The same source noted that it is a routine process in the Japanese business world for executives to receive extensive perks, including access to homes, country clubs and private jets, that are not officially reported as compensation. If pressed, such matters might be considered illegal, he added, but would be handled as a civil, rather than criminal, infraction. Prosecuting a senior executive for such matters, he stressed, “is unprecedented in Japan.”
Auto industry insiders have questioned why Japan's second-largest automaker sought to make the case in the first place. There is widespread consensus that it reflects a desire by Nissan to push back against the dominance Renault has over the three-manufacturer alliance. After rescuing then nearly bankrupt Nissan in 1999, the French automaker has taken a 43.4 percent stake in its Japanese partner. In turn, it can appoint board members and senior executives unilaterally.
Saikawa recently expressed his desire to shift some of that balance of power. He is also opposed to Renault’s desire to move beyond an alliance where all three companies retain their independence. He has come under fire, with numerous observers questioning how a CEO — and members of the Nissan board — would not have accepted, at least tacitly, the extra pay and spending by Ghosn.

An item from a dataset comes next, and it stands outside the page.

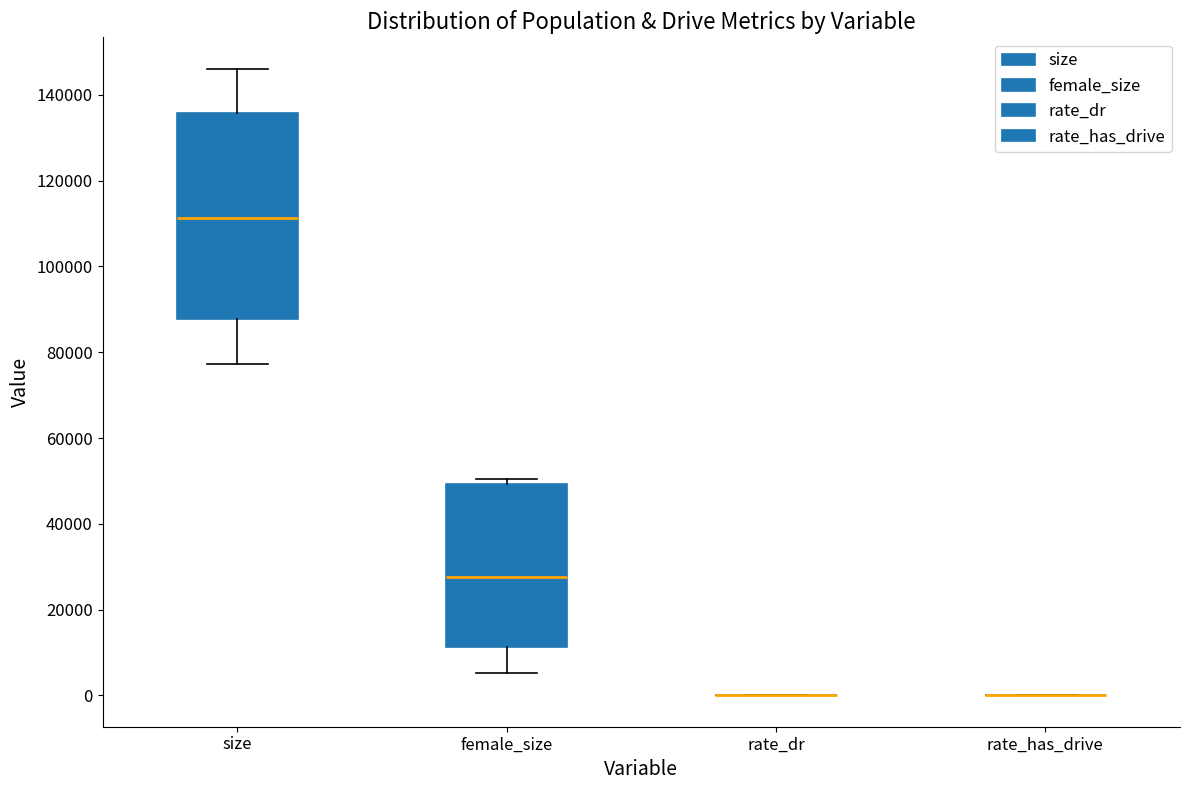

Which box is the tallest, from its lower edge to its upper edge?

size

Meanwhile, the Japanese judicial system has also come under fire, including from human rights groups questioning how it achieves a conviction rate of more than 90 percent.
In Ghosn’s case, the executive was initially held in solitary confinement and subject to daily interrogations without an attorney. Prosecutors regularly demanded he sign a confession written in Japanese, a language he does not understand.
In February, Ghosn shook up his legal team after several attempts to win bail. Current lawyer Junichiro Hironaka, known for his ability to beat the system and win acquittals, a month ago denounced what he called “hostage justice” during an appearance at the Foreign Correspondents’ Club of Japan. “This goes against what is defined by law. This should never be allowed,” he said of the Ghosn case.
Many observers believe prosecutors and Nissan could be looking to squeeze the former Nissan boss hoping to pull together a plea deal that will see him having served time in detention and acknowledging some wrongdoing. That would avoid a very public trial that could reveal whether his behavior was more "norm" than "exception" and routinely part of the Japanese approach to big business.